UK Competition Commissioner wants BSkyB to divest ITV stake

21 Dec 2007

Worried over the possibility of ITV cutting its programming budget, the UK Competition Commission has recommended that media moghul Rupert Murdoch's British Sky Broadcasting, better known as BSkyB, be forced to divest its 17.9 per cent stake to below 7.5 per cent.

ITV is a public network of British broadcasters, set up to compete with the BBC.

The Competition Commission's report said report said that BSKYB, which was both a competitor and a shareholder in ITV, ''would have the incentive to reduce ITV's investment in content".

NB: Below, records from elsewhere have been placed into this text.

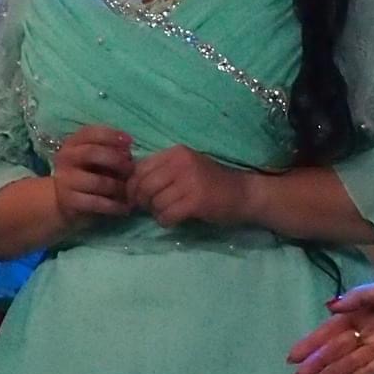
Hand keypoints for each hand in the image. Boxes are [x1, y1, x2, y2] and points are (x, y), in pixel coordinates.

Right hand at [50, 125, 134, 226]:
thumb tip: (128, 152)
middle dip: (116, 160)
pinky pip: (96, 202)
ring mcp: (64, 180)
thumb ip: (112, 151)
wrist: (66, 201)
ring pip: (97, 181)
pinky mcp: (68, 200)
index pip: (90, 132)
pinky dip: (114, 205)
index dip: (111, 135)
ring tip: (130, 192)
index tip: (130, 142)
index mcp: (74, 143)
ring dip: (119, 187)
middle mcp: (65, 158)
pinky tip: (125, 208)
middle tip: (131, 169)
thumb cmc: (90, 173)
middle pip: (91, 153)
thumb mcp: (99, 158)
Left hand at [128, 145, 252, 227]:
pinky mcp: (197, 200)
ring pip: (155, 201)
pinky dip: (166, 221)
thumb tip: (128, 186)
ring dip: (156, 213)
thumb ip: (161, 171)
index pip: (139, 169)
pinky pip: (167, 214)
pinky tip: (174, 220)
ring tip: (167, 213)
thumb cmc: (212, 183)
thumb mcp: (185, 168)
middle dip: (142, 201)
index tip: (136, 198)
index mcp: (176, 153)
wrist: (245, 194)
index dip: (132, 187)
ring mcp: (190, 181)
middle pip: (144, 185)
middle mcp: (182, 163)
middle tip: (151, 209)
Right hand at [289, 274, 373, 373]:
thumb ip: (360, 298)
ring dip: (332, 373)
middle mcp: (366, 330)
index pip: (332, 329)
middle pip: (338, 348)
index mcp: (362, 311)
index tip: (293, 356)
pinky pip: (369, 371)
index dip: (313, 342)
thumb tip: (330, 307)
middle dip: (319, 361)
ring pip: (350, 362)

According to the regulator, BSkyB's stake was large enough to allow it to block special resolutions and would limit ITV's strategic options, and ability to raise funds. The regulator also wants BSkyB to undertake not to have a presence on ITV's board.

However, BSkyB has said that it had not attempted to influence ITV and the stake that it bought in November 2006, was only an investment, a defence debunked by the regulator; the Commission's report says, "We thought it unlikely that that BSkyB would have chosen to invest in ITV purely as an investment vehicle".

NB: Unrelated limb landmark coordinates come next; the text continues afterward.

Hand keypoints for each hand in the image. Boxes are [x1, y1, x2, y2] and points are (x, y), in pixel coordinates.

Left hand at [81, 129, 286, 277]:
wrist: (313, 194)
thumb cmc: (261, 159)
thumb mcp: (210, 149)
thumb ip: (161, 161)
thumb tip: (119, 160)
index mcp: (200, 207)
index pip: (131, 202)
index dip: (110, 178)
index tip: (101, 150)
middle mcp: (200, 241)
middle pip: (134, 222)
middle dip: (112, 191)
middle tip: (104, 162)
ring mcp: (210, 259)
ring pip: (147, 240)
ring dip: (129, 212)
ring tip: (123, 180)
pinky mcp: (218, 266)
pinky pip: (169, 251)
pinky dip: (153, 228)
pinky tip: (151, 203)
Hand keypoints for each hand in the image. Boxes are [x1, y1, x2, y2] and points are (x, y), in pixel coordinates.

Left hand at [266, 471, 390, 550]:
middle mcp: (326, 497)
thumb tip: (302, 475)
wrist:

Most commentators had viewed BSkyB's share grab of 17.9 per cent in ITV for £940 million as a blocking manoeuvre to prevent NTL, now Virgin Media, from acquiring the broadcaster, especially since NTL had already announced its intentions for ITV.

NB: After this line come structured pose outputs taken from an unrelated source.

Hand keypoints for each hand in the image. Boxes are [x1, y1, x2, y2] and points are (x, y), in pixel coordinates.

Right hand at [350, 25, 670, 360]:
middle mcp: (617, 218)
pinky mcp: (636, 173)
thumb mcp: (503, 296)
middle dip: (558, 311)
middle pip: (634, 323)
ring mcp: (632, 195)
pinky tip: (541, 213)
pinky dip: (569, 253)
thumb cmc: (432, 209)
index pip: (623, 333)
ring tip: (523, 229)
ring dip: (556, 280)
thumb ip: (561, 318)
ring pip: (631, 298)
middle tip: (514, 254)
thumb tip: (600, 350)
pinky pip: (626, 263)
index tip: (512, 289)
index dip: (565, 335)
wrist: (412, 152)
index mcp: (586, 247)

BSkyB stands to loose over £200 million if forced to sell most of its shares at the current price of 83 pence, which is 37 per cent lower than the 135 pence it paid last year.

BSkyB and ITV said they were studying the report and awaiting a final decision by John Hutton, secretary of state for business, enterprise and regulatory reform, who is bound by the Competition Commission's finding about BSkyB's stake in ITV but has the powers to modify the remedy suggested by the regulator.